WHAT TO PRODUCE:
The reply should hold only the lines below beginning at the one with "Ensure adequate protein" and ending at the one with "Implementing strong firewall and a", copied exactly, with every picture left out.

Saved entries
+ + + + +

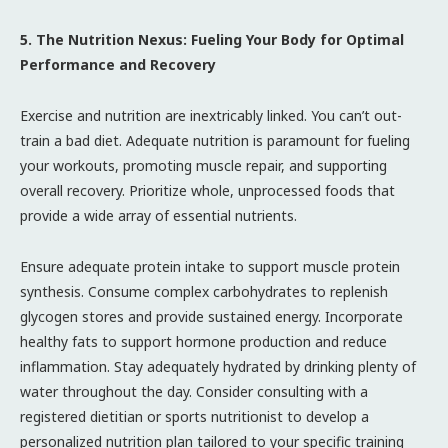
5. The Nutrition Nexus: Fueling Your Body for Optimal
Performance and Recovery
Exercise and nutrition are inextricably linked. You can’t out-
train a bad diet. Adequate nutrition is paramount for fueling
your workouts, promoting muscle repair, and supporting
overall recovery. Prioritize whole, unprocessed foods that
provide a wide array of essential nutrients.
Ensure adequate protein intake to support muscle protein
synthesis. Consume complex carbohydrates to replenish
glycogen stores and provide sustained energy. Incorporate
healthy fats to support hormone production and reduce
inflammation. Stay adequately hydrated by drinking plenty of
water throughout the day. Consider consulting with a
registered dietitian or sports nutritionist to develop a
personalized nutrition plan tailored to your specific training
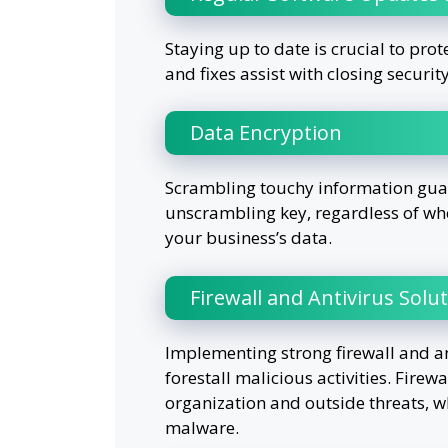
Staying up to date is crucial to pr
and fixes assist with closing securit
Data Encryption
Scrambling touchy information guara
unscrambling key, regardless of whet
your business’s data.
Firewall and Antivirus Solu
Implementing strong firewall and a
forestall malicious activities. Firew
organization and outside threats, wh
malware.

+ + + + +

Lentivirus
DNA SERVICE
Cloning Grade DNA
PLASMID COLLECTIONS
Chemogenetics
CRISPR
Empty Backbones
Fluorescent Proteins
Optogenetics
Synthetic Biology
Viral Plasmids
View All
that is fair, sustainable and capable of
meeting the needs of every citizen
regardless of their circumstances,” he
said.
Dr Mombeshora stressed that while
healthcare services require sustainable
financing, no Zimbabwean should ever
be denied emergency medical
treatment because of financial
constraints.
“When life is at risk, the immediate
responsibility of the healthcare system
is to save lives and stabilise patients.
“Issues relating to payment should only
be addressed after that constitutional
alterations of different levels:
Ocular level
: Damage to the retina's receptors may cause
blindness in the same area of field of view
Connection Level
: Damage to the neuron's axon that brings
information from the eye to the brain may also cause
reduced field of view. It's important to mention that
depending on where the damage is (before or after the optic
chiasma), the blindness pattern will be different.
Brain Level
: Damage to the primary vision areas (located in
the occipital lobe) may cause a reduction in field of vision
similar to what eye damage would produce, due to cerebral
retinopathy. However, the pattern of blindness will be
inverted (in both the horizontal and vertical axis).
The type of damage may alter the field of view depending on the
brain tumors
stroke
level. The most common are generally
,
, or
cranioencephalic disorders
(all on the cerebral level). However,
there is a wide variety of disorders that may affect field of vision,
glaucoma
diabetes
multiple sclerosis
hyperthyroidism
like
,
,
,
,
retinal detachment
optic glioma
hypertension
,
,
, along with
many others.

+ + + + +

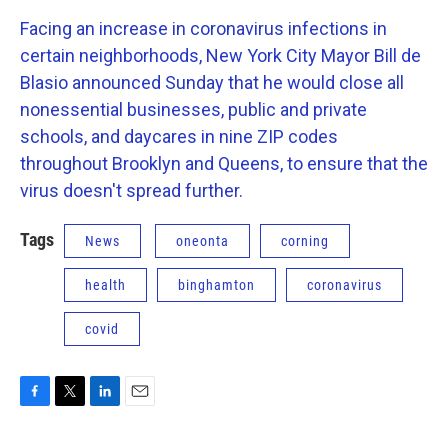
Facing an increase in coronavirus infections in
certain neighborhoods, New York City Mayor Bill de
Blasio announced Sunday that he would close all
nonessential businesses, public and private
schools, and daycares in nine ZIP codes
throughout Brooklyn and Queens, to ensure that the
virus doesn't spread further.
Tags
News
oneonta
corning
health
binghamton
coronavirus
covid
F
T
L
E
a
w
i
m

+ + + + +

YOUR SOLUTION:
Ensure adequate protein intake to support muscle protein
synthesis. Consume complex carbohydrates to replenish
glycogen stores and provide sustained energy. Incorporate
healthy fats to support hormone production and reduce
inflammation. Stay adequately hydrated by drinking plenty of
water throughout the day. Consider consulting with a
registered dietitian or sports nutritionist to develop a
personalized nutrition plan tailored to your specific training
Staying up to date is crucial to pr
and fixes assist with closing securit
Data Encryption
Scrambling touchy information guara
unscrambling key, regardless of whet
your business’s data.
Firewall and Antivirus Solu
Implementing strong firewall and a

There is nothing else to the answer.